Your failure to do any of this to date exposes your Committee to allegations of partisanship and bias. It is all the more curious when you yourself tweeted at 19:07 on July 26th that “it should never have been possible for these audiences files to be shared”. The only possible meaning of this tweet must be that you are saying that in a referendum, no campaigns, if they are on the same side of the question, should be allowed to use the same advertising agency. Only then could your desire, that it would “never be possible” for audience files to be shared, be possible. This novel view is not shared even by the Electoral Commission, who entirely cleared Veterans for Britain in this regard, even though the Electoral Commission’s latest investigation into Vote Leave was allegedly initiated because of what they claimed was new news to them – that Veterans for Britain had, just like Vote Leave and BeLeave, used AIQ as an advertising agency

We therefore call on you immediately, publicly and explicitly to withdraw the untruthful and misleading statement in para 150 of your Report that “BeLeave used AggregateIQ datasets covering the “exact same audiences” as well as the false references to BrexitCentral, and to remove the BeLeave ads from your published Vote Leave set. You will also have the opportunity in your Final Report to reiterate the evidence based facts we set out above and to include a completely fair, even handed, thorough and detailed investigation of the Remain campaigns, their advertising agencies and particularly their coordination over the last month of the Referendum campaign.
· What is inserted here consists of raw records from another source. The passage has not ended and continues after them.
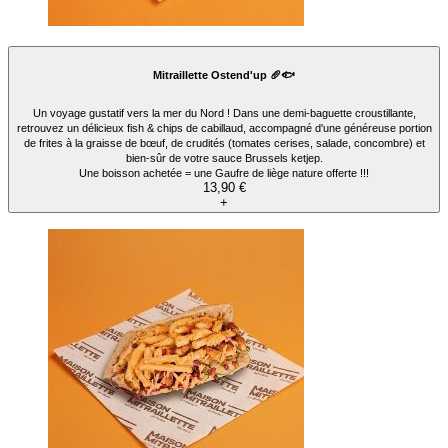
Mitraillette Ostend'up 🥖🐟
Un voyage gustatif vers la mer du Nord ! Dans une demi-baguette croustillante,
retrouvez un délicieux fish & chips de cabillaud, accompagné d'une généreuse portion
de frites à la graisse de bœuf, de crudités (tomates cerises, salade, concombre) et
bien-sûr de votre sauce Brussels ketjep.
Une boisson achetée = une Gaufre de liège nature offerte !!!
13,90 €
+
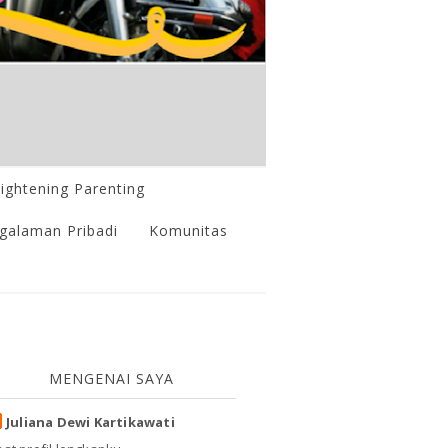
lightening Parenting
galaman Pribadi
Komunitas
MENGENAI SAYA
Juliana Dewi Kartikawati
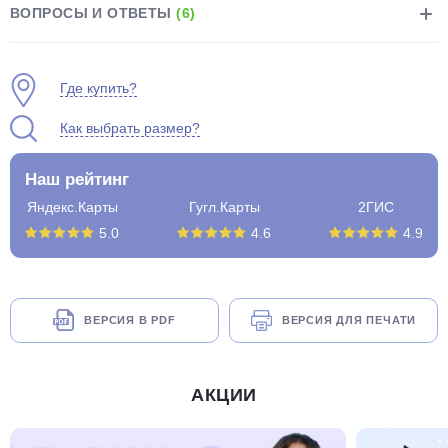
ВОПРОСЫ И ОТВЕТЫ
(6)
Где купить?
Как выбрать размер?
раз в 2 недели
Наш рейтинг
Яндекс.Карты
Гугл.Карты
2ГИС
5.0
4.6
4.9
ВЕРСИЯ В PDF
ВЕРСИЯ ДЛЯ ПЕЧАТИ
АКЦИИ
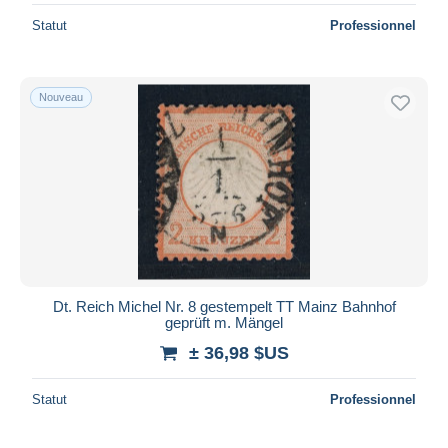
Statut
Professionnel
Nouveau
Dt. Reich Michel Nr. 8 gestempelt TT Mainz Bahnhof
geprüft m. Mängel
± 36,98 $US
Statut
Professionnel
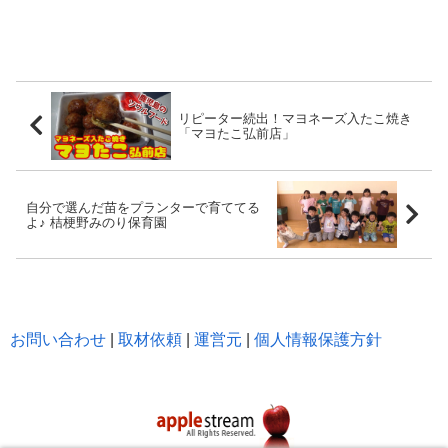
リピーター続出！マヨネーズ入たこ焼き
「マヨたこ弘前店」
自分で選んだ苗をプランターで育ててる
よ♪ 桔梗野みのり保育園
お問い合わせ
|
取材依頼
|
運営元
|
個人情報保護方針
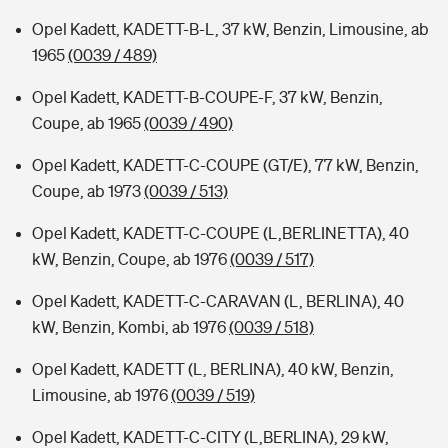
Opel Kadett, KADETT-B-L, 37 kW, Benzin, Limousine, ab
1965
(0039 / 489)
Opel Kadett, KADETT-B-COUPE-F, 37 kW, Benzin,
Coupe, ab 1965
(0039 / 490)
Opel Kadett, KADETT-C-COUPE (GT/E), 77 kW, Benzin,
Coupe, ab 1973
(0039 / 513)
Opel Kadett, KADETT-C-COUPE (L,BERLINETTA), 40
kW, Benzin, Coupe, ab 1976
(0039 / 517)
Opel Kadett, KADETT-C-CARAVAN (L, BERLINA), 40
kW, Benzin, Kombi, ab 1976
(0039 / 518)
Opel Kadett, KADETT (L, BERLINA), 40 kW, Benzin,
Limousine, ab 1976
(0039 / 519)
Opel Kadett, KADETT-C-CITY (L,BERLINA), 29 kW,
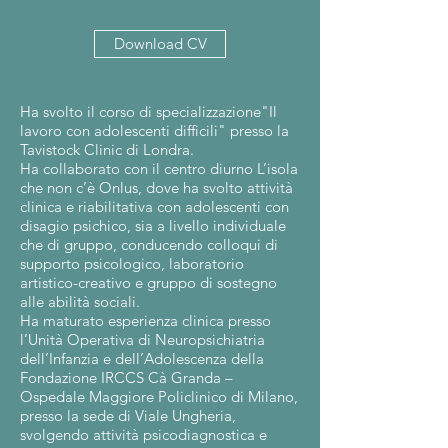
Download CV
Ha svolto il corso di specializzazione"Il
lavoro con adolescenti difficili" presso la
Tavistock Clinic di Londra.
Ha collaborato con il centro diurno L’isola
che non c’è Onlus, dove ha svolto attività
clinica e riabilitativa con adolescenti con
disagio psichico, sia a livello individuale
che di gruppo, conducendo colloqui di
supporto psicologico, laboratorio
artistico-creativo e gruppo di sostegno
alle abilità sociali.
Ha maturato esperienza clinica presso
l’Unità Operativa di Neuropsichiatria
dell’Infanzia e dell’Adolescenza della
Fondazione IRCCS Cà Granda –
Ospedale Maggiore Policlinico di Milano,
presso la sede di Viale Ungheria,
svolgendo attività psicodiagnostica e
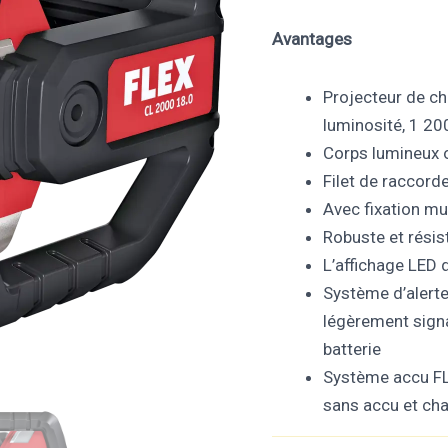
Avantages
Projecteur de cha
luminosité, 1 20
Corps lumineux o
Filet de raccord
Avec fixation mu
Robuste et résis
L’affichage LED d
Système d’alerte
légèrement signa
batterie
Système accu FL
sans accu et cha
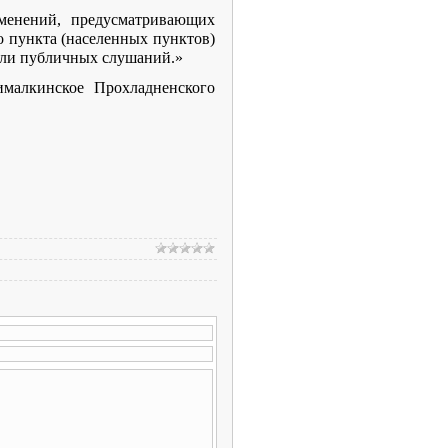
менений, предусматривающих
о пункта (населенных пунктов)
или публичных слушаний.»
ималкинское Прохладненского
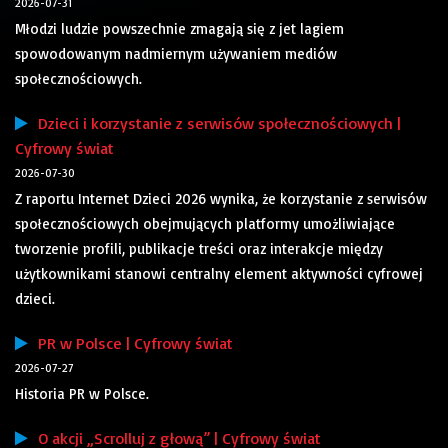
2026-07-31
Młodzi ludzie powszechnie zmagają się z jet lagiem
spowodowanym nadmiernym używaniem mediów
społecznościowych.
Dzieci i korzystanie z serwisów społecznościowych |
Cyfrowy świat
2026-07-30
Z raportu Internet Dzieci 2026 wynika, że korzystanie z serwisów
społecznościowych obejmujących platformy umożliwiające
tworzenie profili, publikacje treści oraz interakcje między
użytkownikami stanowi centralny element aktywności cyfrowej
dzieci.
PR w Polsce | Cyfrowy świat
2026-07-27
Historia PR w Polsce.
O akcji „Scrolluj z głową” | Cyfrowy świat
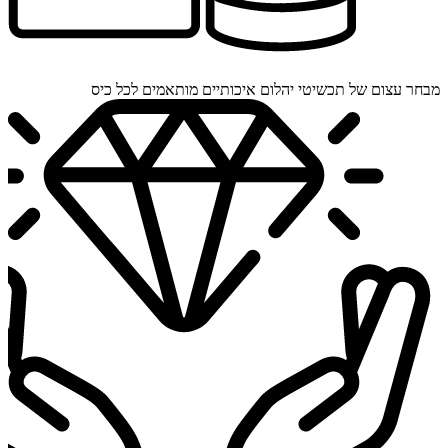
מבחר עצום של תכשיטי יהלום איכותיים מותאמים לכל כיס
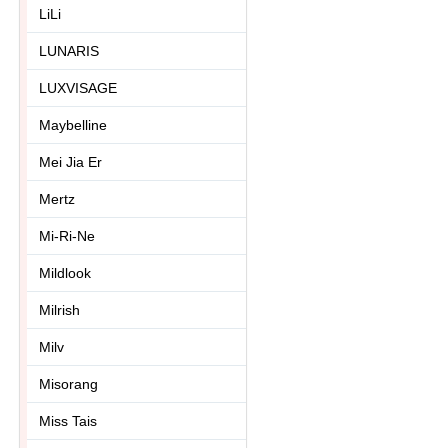
LiLi
LUNARIS
LUXVISAGE
Maybelline
Mei Jia Er
Mertz
Mi-Ri-Ne
Mildlook
Milrish
Milv
Misorang
Miss Tais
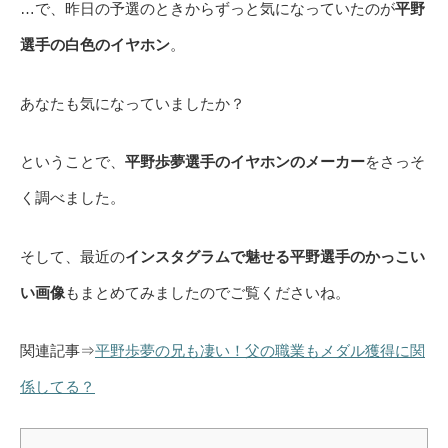
…で、昨日の予選のときからずっと気になっていたのが
平野
選手の白色のイヤホン
。
あなたも気になっていましたか？
ということで、
平野歩夢選手のイヤホンのメーカー
をさっそ
く調べました。
そして、最近の
インスタグラムで魅せる平野選手のかっこい
い画像
もまとめてみましたのでご覧くださいね。
関連記事⇒
平野歩夢の兄も凄い！父の職業もメダル獲得に関
係してる？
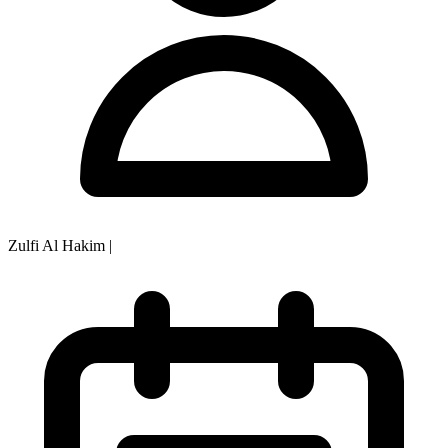
Zulfi Al Hakim
|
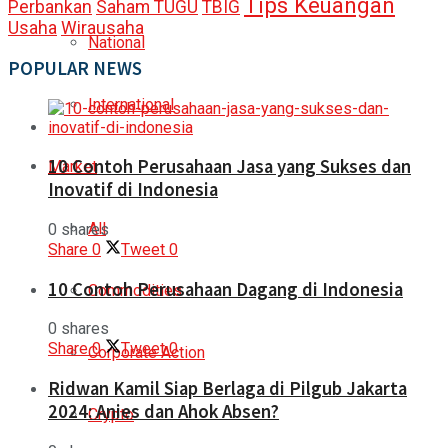
Tips Keuangan
Perbankan
Saham TUGU
TBIG
Usaha
Wirausaha
National
POPULAR NEWS
International
10 Contoh Perusahaan Jasa yang Sukses dan
Market
Inovatif di Indonesia
All
0 shares
Share
0
Tweet
0
10 Contoh Perusahaan Dagang di Indonesia
Commodities
0 shares
Share
0
Tweet
0
Corporate Action
Ridwan Kamil Siap Berlaga di Pilgub Jakarta
2024: Anies dan Ahok Absen?
Crypto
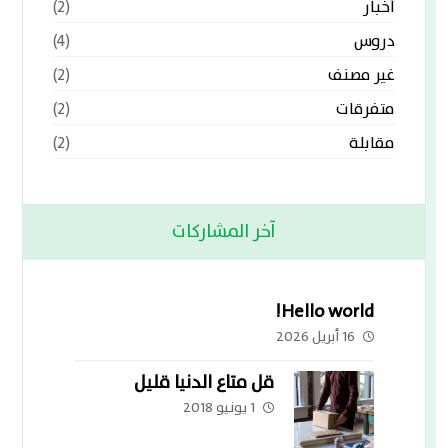
أخبار
(2)
دروس
(4)
غير مصنف
(2)
متفرقات
(2)
مقابلة
(2)
آخر المشاركات
Hello world!
16 أبريل 2026
قل متاع الدنيا قليل
1 يونيو 2018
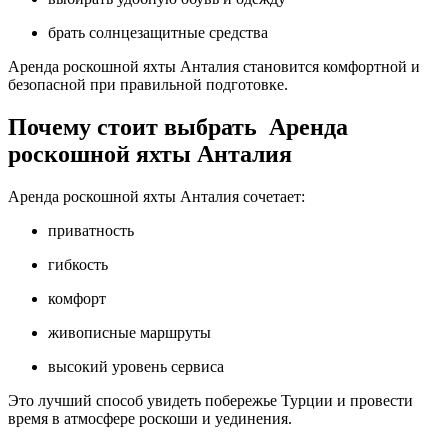
брать солнцезащитные средства
Аренда роскошной яхты Анталия становится комфортной и
безопасной при правильной подготовке.
Почему стоит выбрать Аренда
роскошной яхты Анталия
Аренда роскошной яхты Анталия сочетает:
приватность
гибкость
комфорт
живописные маршруты
высокий уровень сервиса
Это лучший способ увидеть побережье Турции и провести
время в атмосфере роскоши и уединения.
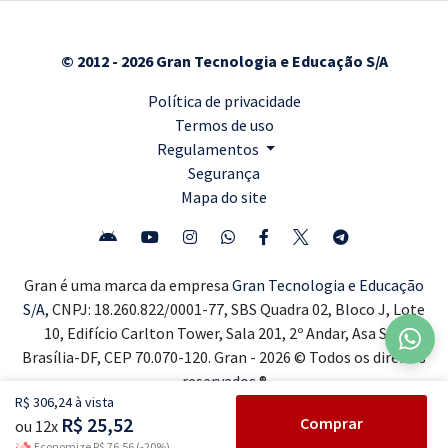
© 2012 - 2026 Gran Tecnologia e Educação S/A
Política de privacidade
Termos de uso
Regulamentos
Segurança
Mapa do site
Gran é uma marca da empresa
Gran Tecnologia e Educação
S/A,
CNPJ: 18.260.822/0001-77, SBS Quadra 02, Bloco J, Lote
10, Edifício Carlton Tower, Sala 201, 2º Andar, Asa Sul,
Brasília-DF, CEP 70.070-120. Gran - 2026 © Todos os direitos
reservados ®
R$ 306,24 à vista
R$ 25,52
Comprar
ou 12x
Economize R$ 76,56 (-20%)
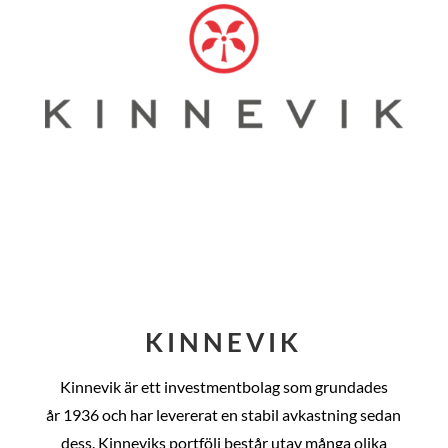
KINNEVIK
Kinnevik är ett investmentbolag som grundades
år
1936 och har levererat en stabil avkastning sedan
dess
. Kinneviks portfölj består utav många olika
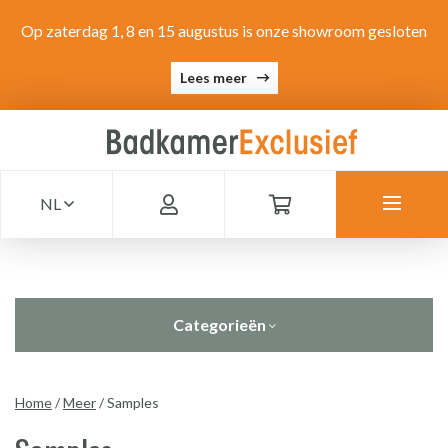
Op zaterdag 1, 8 en 15 augustus is onze showroom gesloten
Lees meer
NL
Categorieën
Home
/
Meer
/
Samples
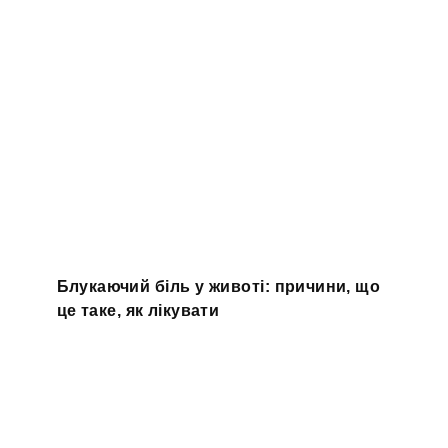
Блукаючий біль у животі: причини, що
це таке, як лікувати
That could be the only fair and unbiased justification for your pressing on with your suggestion that the “precise nature of the coordination between the different organisations and campaigns should be investigated further”.

In summary, the above points make it clear why Vote Leave has reason to view the activities of your Committee with great concern.  Your Committee’s interim findings have led to a swathe of false news, conspiracy theories, and further bias, all of which inappropriately point toward a conclusion, desired by many, that the referendum was inappropriately run.  We are sure that you would not want your Committee inadvertently to be the source of these many wrong impressions, which inevitably – and with considerable irony – undermine a very important Report which is dedicated to eliminating such regrettable misinformation.